Actually 2 - I'm on a tear. Using what I've learned for work!
pretty cool, huh? and useful. Found on StackOverflow. Other ideas there, too.
Opening an Excel file. Now what you're probably thinking is: "just save as csv or tab delimited and open that the normal way"... well yes, but I've got like 50 files and they were exports from the database as .xls and I didn't open them each while exporting to re-save.
So opening is one thing but I need a couple of columns out of the first sheet and there's some junk at the top that I don't need.
Package is xlsx (pdf).
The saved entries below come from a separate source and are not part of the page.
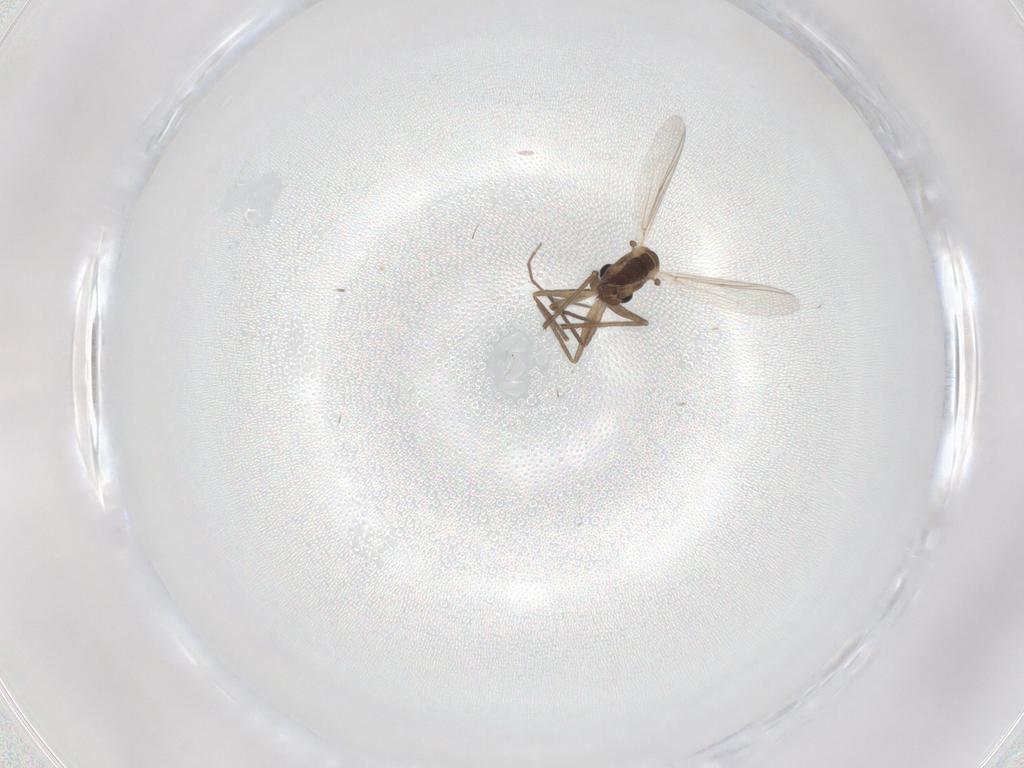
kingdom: Animalia
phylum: Arthropoda
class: Insecta
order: Diptera
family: Chironomidae
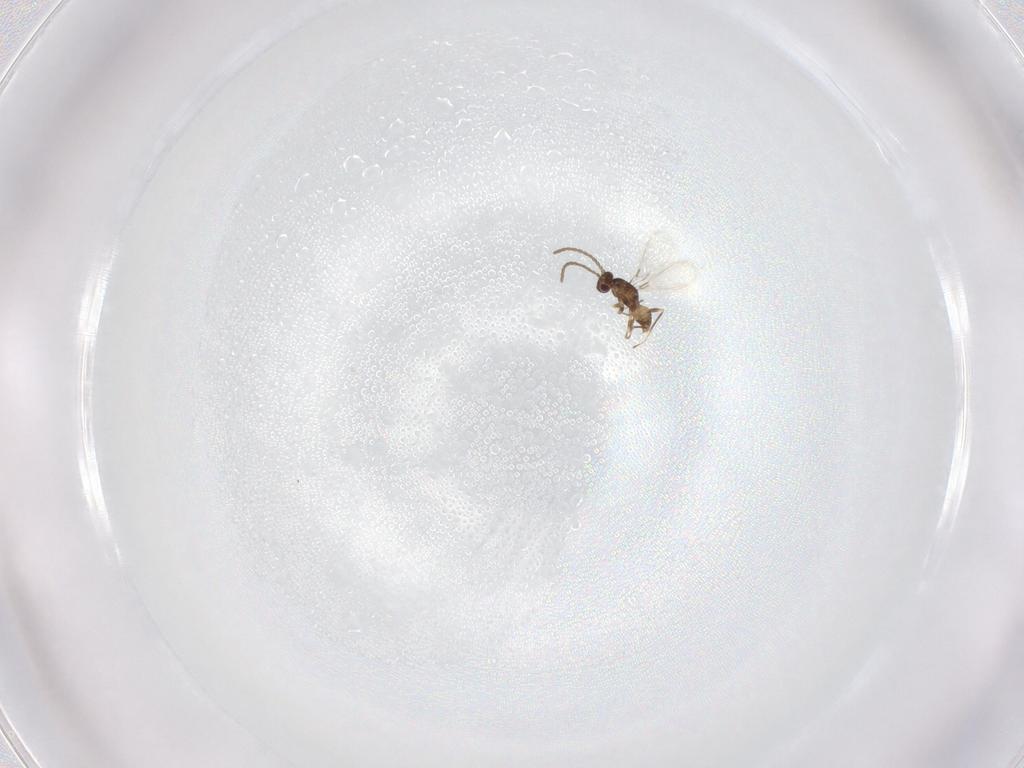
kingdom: Animalia
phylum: Arthropoda
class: Insecta
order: Hymenoptera
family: Mymaridae
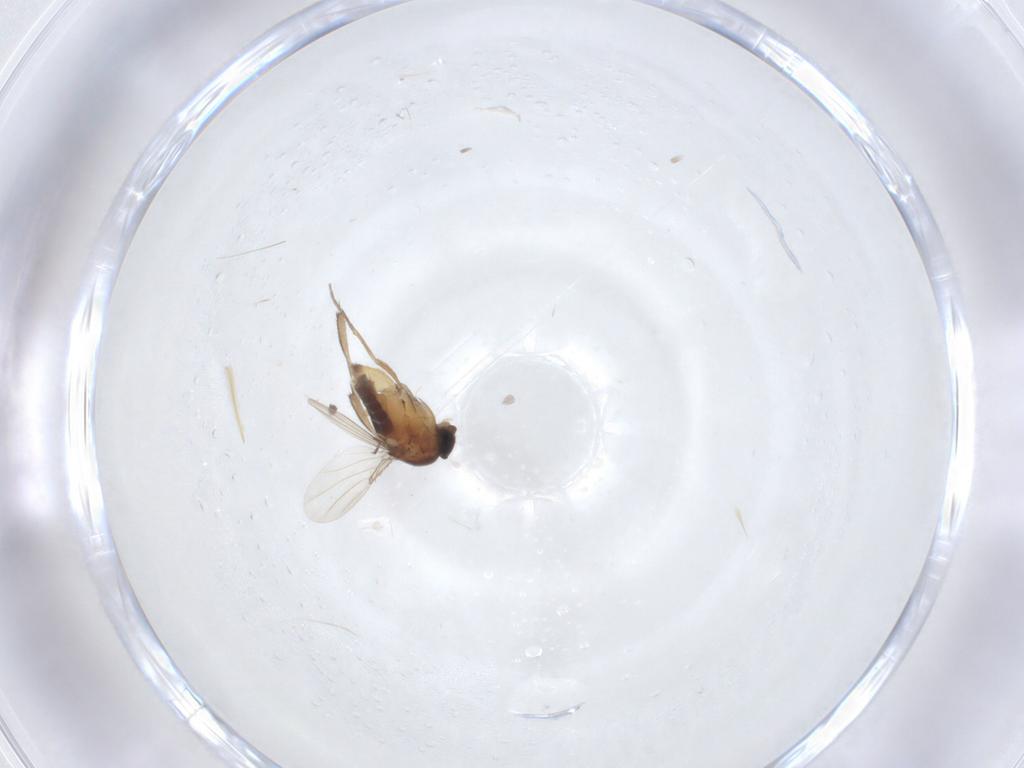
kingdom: Animalia
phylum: Arthropoda
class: Insecta
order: Diptera
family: Phoridae
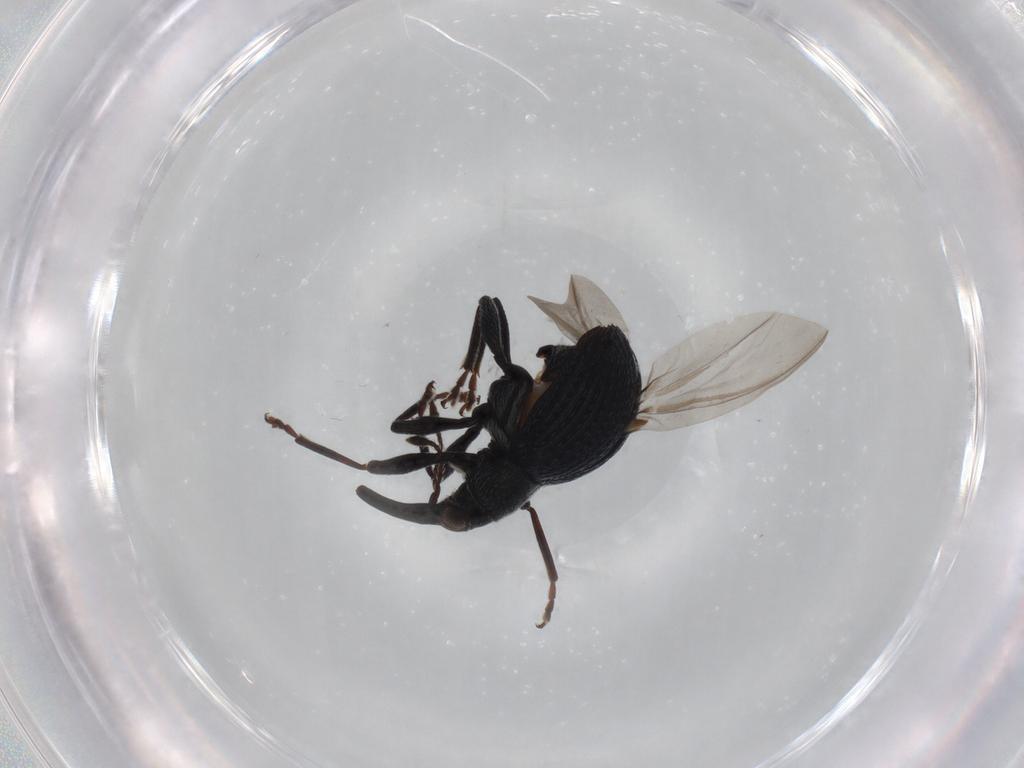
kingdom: Animalia
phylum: Arthropoda
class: Insecta
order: Coleoptera
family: Brentidae
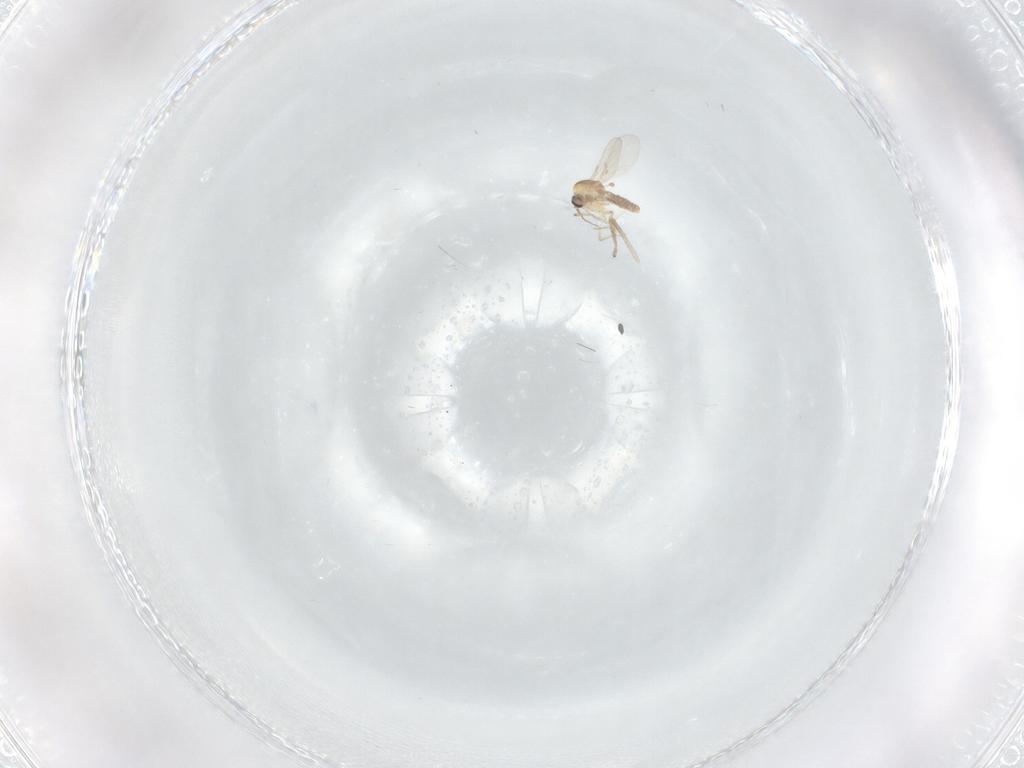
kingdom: Animalia
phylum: Arthropoda
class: Insecta
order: Diptera
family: Ceratopogonidae
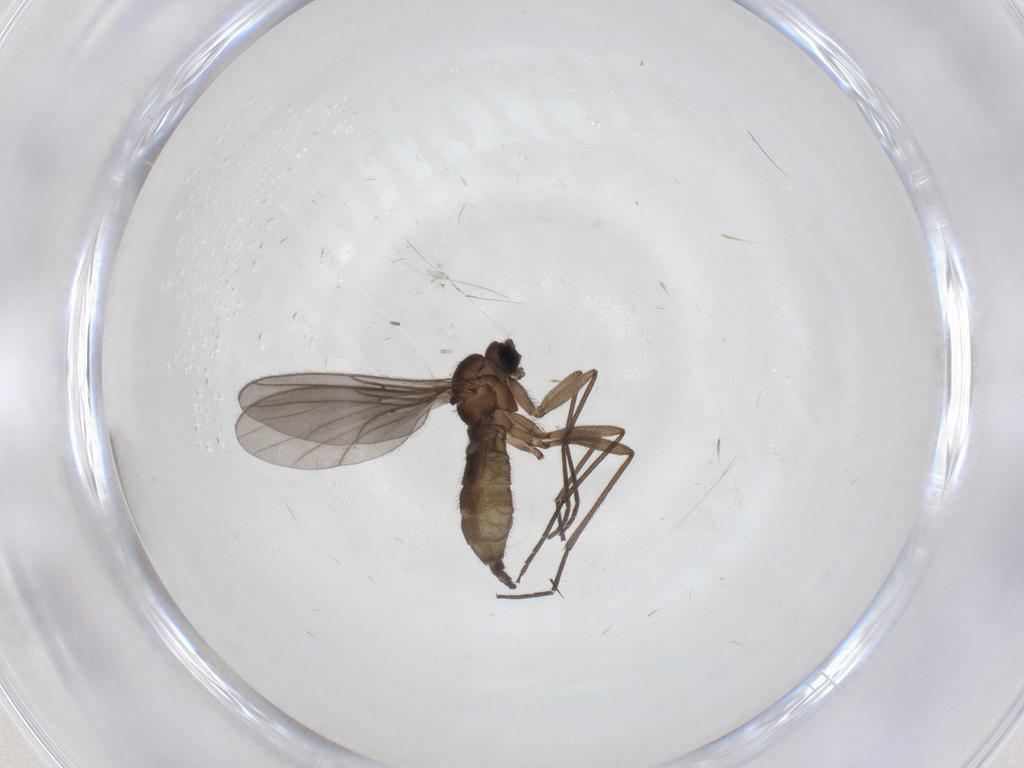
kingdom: Animalia
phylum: Arthropoda
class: Insecta
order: Diptera
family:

I had just installed Python (thought I had it at work, but I guess not) and was preparing to do it there, but then I was thinking that surely R would have a way.
The issue in my case with my work computer is that it's a 64-bit, but I have 32-bit java, 32-bit office, etc. I was running R in RStudio as 64-bit. I tried to do everything to get Java updated and 32-bit (but still not killing other things I needed). Finally - duh- just pointed RStudio at the 32-bit version of R installed and then RJava ran just peachy and it's required for xlsx.
Here's the command I'm using so far:
file<-read.xlsx("analysis.xls",1,startRow=4, colClasses=c("character", "numeric"))
1 is the sheet index. The colClasses is pretty slick, too. You can also name sheets and only grab certain columns.
So now to iterate through all the files in a directory, opening, counting up the articles listed for the categories I have in another vector and reporting that out. Should be cool. Or not. And I promised to have the results - however they're done - Friday and I'm going to be out tomorrow. Back to it!